BREXIT: accordo raggiunto! Cosa cambia per l’azienda italiana che esporta in UK

Alla Vigilia di Natale, il 24 Dicembre 2020, si è concluso l’Accordo tra Regno Unito e UE, scongiurando così l’eventualità di una “No Deal Brexit” che sembrava l’esito più probabile di quasi un anno di negoziati, caratterizzati da deadlines disattese e posticipate. Il nuovo accordo sugli scambi e la cooperazione tra l’UE e il Regno Unito, che non fa più parte dell’Unione Europea dal 1 gennaio 2021, dovrà essere approvato dal Parlamento inglese e dal Parlamento europeo tuttavia, nel mentre, i rappresentanti dei Governi dell’UE hanno optato per l’applicazione temporanea dello stesso fino al 28 febbraio 2021.

L’agreement in principle si basa su quattro pilastri, quali: un accordo di libero scambio, il cui obiettivo è mantenere una stabile collaborazione e cooperazione tra UK e UE, l’istituzione di un partenariato economico e sociale in materia di pesca, trasporti, energia, clima, ricerca, una partnership volta a garantire la sicurezza dei cittadini (in ambito privacy, protezione dei diritti fondamentali e lotta contro la criminalità organizzata) e infine la previsione di un Consiglio di partenariato incaricato di sovraintendere alla corretta applicazione e interpretazione delle nuove disposizioni e di trovare soluzione alle possibili future controversie derivanti dalla nuova disciplina.

Cosa cambia per l’azienda UE che intende esportare nel Regno Unito o importare in Europa?

▬▬▬▬▬▬

> [Consegna] Riscrivi il testo sulla Brexit da "L’agreement in principle" fino a "dalla nuova disciplina." compreso, cambiando "pilastri" in "colonne portanti".

▬▬▬▬▬▬

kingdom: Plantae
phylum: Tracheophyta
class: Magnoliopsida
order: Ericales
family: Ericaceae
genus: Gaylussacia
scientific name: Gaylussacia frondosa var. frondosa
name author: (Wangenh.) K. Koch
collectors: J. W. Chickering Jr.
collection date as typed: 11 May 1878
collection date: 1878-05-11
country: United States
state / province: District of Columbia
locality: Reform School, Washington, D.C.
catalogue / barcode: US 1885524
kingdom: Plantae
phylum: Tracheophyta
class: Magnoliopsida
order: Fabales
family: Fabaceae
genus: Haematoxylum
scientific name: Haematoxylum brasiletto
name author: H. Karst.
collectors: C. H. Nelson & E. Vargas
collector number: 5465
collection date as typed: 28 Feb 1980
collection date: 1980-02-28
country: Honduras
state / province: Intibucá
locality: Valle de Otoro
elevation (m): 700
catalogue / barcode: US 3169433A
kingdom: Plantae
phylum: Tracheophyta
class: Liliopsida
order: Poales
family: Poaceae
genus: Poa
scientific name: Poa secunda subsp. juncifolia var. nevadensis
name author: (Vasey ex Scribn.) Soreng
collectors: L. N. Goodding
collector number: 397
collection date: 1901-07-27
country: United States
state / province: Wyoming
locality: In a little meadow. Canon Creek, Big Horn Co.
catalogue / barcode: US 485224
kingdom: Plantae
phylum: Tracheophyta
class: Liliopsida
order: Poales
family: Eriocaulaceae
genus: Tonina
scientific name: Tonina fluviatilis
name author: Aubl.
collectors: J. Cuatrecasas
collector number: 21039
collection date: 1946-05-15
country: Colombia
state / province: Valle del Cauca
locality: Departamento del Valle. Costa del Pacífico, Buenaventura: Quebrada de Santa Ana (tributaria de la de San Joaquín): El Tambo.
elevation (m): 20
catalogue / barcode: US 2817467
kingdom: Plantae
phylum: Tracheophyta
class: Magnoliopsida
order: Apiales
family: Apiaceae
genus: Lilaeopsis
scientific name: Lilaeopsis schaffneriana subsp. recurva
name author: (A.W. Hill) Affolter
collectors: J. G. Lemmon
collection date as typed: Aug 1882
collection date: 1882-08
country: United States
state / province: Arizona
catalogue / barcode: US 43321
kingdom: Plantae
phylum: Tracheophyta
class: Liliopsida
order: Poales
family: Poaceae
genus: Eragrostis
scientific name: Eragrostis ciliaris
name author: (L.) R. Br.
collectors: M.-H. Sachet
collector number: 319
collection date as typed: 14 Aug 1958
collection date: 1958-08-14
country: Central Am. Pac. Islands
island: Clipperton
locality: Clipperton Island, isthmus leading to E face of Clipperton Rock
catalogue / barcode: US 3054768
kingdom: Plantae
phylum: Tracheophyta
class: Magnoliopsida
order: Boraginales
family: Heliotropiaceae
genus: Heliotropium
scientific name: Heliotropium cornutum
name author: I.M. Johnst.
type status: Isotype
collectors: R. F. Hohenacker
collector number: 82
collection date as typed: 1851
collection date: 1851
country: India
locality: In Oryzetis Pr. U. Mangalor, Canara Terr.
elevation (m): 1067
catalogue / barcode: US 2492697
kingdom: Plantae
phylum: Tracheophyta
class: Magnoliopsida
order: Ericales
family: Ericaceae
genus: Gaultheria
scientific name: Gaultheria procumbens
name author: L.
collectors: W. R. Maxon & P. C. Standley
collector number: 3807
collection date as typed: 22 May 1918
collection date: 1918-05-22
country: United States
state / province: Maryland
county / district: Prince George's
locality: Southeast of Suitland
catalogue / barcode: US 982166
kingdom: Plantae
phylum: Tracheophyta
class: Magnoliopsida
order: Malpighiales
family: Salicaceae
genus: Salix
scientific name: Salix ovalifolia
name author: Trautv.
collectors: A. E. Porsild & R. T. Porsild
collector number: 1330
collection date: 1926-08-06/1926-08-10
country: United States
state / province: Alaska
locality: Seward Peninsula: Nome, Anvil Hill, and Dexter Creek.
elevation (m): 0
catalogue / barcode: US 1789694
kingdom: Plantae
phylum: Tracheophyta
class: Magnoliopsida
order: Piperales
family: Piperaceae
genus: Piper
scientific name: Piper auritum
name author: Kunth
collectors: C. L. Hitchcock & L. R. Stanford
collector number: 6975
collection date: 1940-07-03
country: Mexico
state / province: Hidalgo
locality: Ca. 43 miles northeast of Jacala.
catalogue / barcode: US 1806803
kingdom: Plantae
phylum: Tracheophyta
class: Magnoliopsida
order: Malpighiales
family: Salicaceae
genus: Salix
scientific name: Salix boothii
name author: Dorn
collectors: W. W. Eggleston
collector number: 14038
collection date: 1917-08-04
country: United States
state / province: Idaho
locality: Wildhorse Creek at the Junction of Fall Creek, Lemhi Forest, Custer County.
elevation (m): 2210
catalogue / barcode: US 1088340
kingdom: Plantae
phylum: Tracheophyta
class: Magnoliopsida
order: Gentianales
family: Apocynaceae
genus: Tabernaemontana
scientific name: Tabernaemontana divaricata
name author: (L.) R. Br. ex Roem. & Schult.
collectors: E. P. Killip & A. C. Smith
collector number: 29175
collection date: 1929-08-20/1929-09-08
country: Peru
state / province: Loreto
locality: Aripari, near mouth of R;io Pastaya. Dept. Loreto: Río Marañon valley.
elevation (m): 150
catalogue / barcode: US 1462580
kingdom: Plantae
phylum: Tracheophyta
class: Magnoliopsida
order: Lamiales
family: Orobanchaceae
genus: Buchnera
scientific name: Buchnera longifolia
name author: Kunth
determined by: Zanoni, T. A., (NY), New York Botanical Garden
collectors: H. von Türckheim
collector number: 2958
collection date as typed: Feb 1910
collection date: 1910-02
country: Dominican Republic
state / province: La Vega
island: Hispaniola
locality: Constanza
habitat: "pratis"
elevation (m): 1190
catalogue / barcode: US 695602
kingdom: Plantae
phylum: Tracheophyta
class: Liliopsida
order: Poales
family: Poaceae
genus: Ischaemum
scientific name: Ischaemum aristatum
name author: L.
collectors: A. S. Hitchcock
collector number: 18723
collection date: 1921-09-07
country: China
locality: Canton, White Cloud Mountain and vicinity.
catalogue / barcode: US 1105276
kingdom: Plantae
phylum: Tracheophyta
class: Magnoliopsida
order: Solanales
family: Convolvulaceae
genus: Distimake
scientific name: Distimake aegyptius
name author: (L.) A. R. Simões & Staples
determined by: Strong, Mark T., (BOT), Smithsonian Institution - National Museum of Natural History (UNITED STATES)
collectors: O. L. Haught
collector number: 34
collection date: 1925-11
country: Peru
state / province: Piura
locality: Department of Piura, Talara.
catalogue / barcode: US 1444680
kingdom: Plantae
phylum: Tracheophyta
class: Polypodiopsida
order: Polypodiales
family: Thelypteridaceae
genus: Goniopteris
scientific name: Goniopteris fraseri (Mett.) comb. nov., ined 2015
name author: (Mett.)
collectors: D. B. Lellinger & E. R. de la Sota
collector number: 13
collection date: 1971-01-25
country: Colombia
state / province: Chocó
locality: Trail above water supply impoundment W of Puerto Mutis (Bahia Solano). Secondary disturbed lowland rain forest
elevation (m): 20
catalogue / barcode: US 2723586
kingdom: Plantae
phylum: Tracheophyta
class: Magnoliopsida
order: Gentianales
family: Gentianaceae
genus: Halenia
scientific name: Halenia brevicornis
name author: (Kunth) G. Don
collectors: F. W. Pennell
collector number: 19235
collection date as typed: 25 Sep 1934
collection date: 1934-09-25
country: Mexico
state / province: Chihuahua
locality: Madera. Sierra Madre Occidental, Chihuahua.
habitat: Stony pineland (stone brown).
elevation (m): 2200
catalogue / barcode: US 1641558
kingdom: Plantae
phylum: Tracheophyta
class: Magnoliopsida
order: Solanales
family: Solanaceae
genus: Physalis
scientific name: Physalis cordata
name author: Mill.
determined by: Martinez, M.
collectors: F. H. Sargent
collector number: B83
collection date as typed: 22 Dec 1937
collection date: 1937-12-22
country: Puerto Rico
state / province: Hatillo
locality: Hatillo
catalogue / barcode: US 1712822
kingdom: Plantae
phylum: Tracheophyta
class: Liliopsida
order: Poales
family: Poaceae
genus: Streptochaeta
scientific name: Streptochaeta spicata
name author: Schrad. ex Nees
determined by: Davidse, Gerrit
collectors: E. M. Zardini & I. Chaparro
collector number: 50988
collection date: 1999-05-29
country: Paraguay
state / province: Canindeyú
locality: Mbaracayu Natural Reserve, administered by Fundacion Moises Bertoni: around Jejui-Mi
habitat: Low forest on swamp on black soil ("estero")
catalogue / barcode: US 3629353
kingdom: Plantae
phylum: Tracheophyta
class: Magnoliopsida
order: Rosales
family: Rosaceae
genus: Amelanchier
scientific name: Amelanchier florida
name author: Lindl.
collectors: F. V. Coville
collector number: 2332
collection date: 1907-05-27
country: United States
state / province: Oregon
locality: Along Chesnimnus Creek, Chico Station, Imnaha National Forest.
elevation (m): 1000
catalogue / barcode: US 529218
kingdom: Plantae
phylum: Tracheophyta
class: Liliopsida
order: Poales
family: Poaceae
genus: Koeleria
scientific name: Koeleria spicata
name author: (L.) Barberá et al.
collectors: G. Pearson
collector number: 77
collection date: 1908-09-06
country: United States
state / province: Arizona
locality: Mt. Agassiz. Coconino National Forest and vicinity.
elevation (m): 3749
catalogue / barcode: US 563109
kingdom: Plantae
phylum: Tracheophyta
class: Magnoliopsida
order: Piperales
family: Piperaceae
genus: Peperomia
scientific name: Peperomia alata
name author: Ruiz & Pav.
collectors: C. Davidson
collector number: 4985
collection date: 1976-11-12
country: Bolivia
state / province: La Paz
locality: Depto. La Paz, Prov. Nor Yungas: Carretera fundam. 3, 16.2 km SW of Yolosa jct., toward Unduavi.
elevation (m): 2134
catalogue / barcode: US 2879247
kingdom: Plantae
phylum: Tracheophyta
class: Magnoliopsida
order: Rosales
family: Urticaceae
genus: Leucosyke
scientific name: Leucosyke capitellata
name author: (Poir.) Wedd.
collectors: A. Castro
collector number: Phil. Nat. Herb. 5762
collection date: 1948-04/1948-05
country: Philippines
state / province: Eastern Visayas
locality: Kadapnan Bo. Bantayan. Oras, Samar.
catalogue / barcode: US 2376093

▬▬▬▬▬▬

> [La risposta]
L’agreement in principle si basa su quattro colonne portanti, quali: un accordo di libero scambio, il cui obiettivo è mantenere una stabile collaborazione e cooperazione tra UK e UE, l’istituzione di un partenariato economico e sociale in materia di pesca, trasporti, energia, clima, ricerca, una partnership volta a garantire la sicurezza dei cittadini (in ambito privacy, protezione dei diritti fondamentali e lotta contro la criminalità organizzata) e infine la previsione di un Consiglio di partenariato incaricato di sovraintendere alla corretta applicazione e interpretazione delle nuove disposizioni e di trovare soluzione alle possibili future controversie derivanti dalla nuova disciplina.